| Problem to work on |
In the data below, find the lines containing "warm" and say how many there are, nothing more.

| Supplied records |
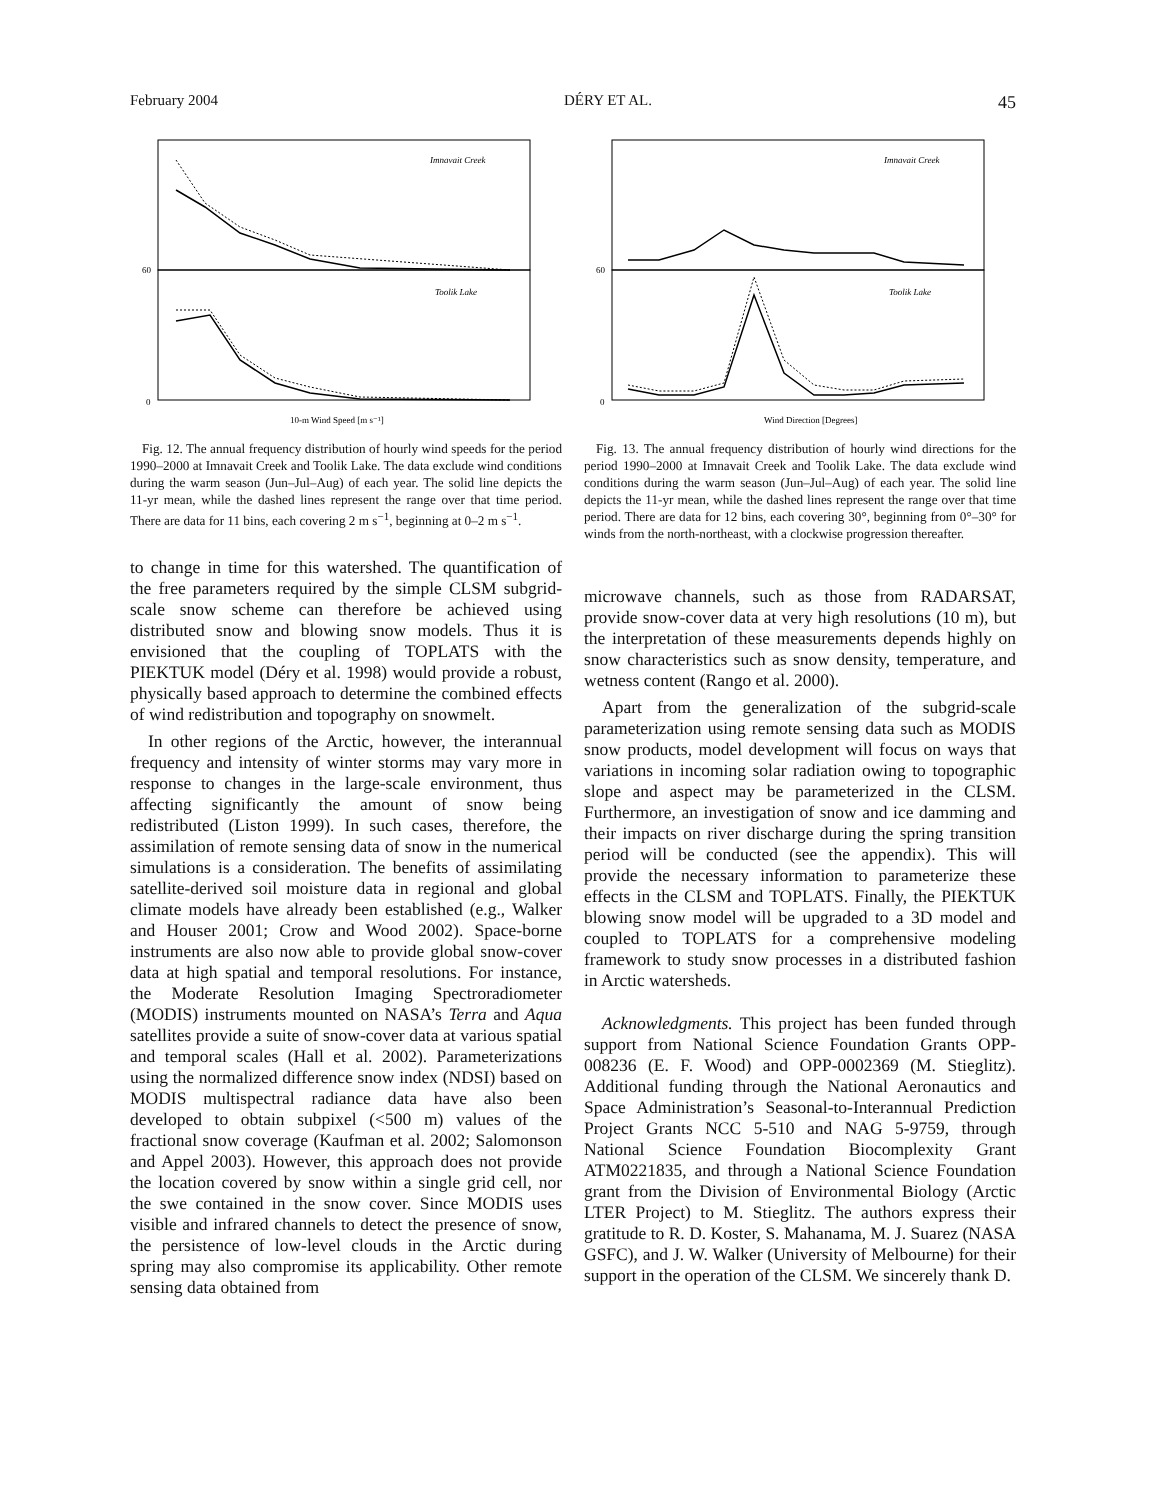February 2004 DÉRY ET AL. 45
Imnavait Creek
Toolik Lake
60
0
10-m Wind Speed [m s⁻¹]
Fig. 12. The annual frequency distribution of hourly wind speeds for the period 1990–2000 at Imnavait Creek and Toolik Lake. The data exclude wind conditions during the warm season (Jun–Jul–Aug) of each year. The solid line depicts the 11-yr mean, while the dashed lines represent the range over that time period. There are data for 11 bins, each covering 2 m s<sup>−1</sup>, beginning at 0–2 m s<sup>−1</sup>.
to change in time for this watershed. The quantification of the free parameters required by the simple CLSM subgrid-scale snow scheme can therefore be achieved using distributed snow and blowing snow models. Thus it is envisioned that the coupling of TOPLATS with the PIEKTUK model (Déry et al. 1998) would provide a robust, physically based approach to determine the combined effects of wind redistribution and topography on snowmelt.
In other regions of the Arctic, however, the interannual frequency and intensity of winter storms may vary more in response to changes in the large-scale environment, thus affecting significantly the amount of snow being redistributed (Liston 1999). In such cases, therefore, the assimilation of remote sensing data of snow in the numerical simulations is a consideration. The benefits of assimilating satellite-derived soil moisture data in regional and global climate models have already been established (e.g., Walker and Houser 2001; Crow and Wood 2002). Space-borne instruments are also now able to provide global snow-cover data at high spatial and temporal resolutions. For instance, the Moderate Resolution Imaging Spectroradiometer (MODIS) instruments mounted on NASA’s Terra and Aqua satellites provide a suite of snow-cover data at various spatial and temporal scales (Hall et al. 2002). Parameterizations using the normalized difference snow index (NDSI) based on MODIS multispectral radiance data have also been developed to obtain subpixel (<500 m) values of the fractional snow coverage (Kaufman et al. 2002; Salomonson and Appel 2003). However, this approach does not provide the location covered by snow within a single grid cell, nor the swe contained in the snow cover. Since MODIS uses visible and infrared channels to detect the presence of snow, the persistence of low-level clouds in the Arctic during spring may also compromise its applicability. Other remote sensing data obtained from
Imnavait Creek
Toolik Lake
60
0
Wind Direction [Degrees]
Fig. 13. The annual frequency distribution of hourly wind directions for the period 1990–2000 at Imnavait Creek and Toolik Lake. The data exclude wind conditions during the warm season (Jun–Jul–Aug) of each year. The solid line depicts the 11-yr mean, while the dashed lines represent the range over that time period. There are data for 12 bins, each covering 30°, beginning from 0°–30° for winds from the north-northeast, with a clockwise progression thereafter.
microwave channels, such as those from RADARSAT, provide snow-cover data at very high resolutions (10 m), but the interpretation of these measurements depends highly on snow characteristics such as snow density, temperature, and wetness content (Rango et al. 2000).
Apart from the generalization of the subgrid-scale parameterization using remote sensing data such as MODIS snow products, model development will focus on ways that variations in incoming solar radiation owing to topographic slope and aspect may be parameterized in the CLSM. Furthermore, an investigation of snow and ice damming and their impacts on river discharge during the spring transition period will be conducted (see the appendix). This will provide the necessary information to parameterize these effects in the CLSM and TOPLATS. Finally, the PIEKTUK blowing snow model will be upgraded to a 3D model and coupled to TOPLATS for a comprehensive modeling framework to study snow processes in a distributed fashion in Arctic watersheds.
Acknowledgments. This project has been funded through support from National Science Foundation Grants OPP-008236 (E. F. Wood) and OPP-0002369 (M. Stieglitz). Additional funding through the National Aeronautics and Space Administration’s Seasonal-to-Interannual Prediction Project Grants NCC 5-510 and NAG 5-9759, through National Science Foundation Biocomplexity Grant ATM0221835, and through a National Science Foundation grant from the Division of Environmental Biology (Arctic LTER Project) to M. Stieglitz. The authors express their gratitude to R. D. Koster, S. Mahanama, M. J. Suarez (NASA GSFC), and J. W. Walker (University of Melbourne) for their support in the operation of the CLSM. We sincerely thank D.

| Exercise result |
2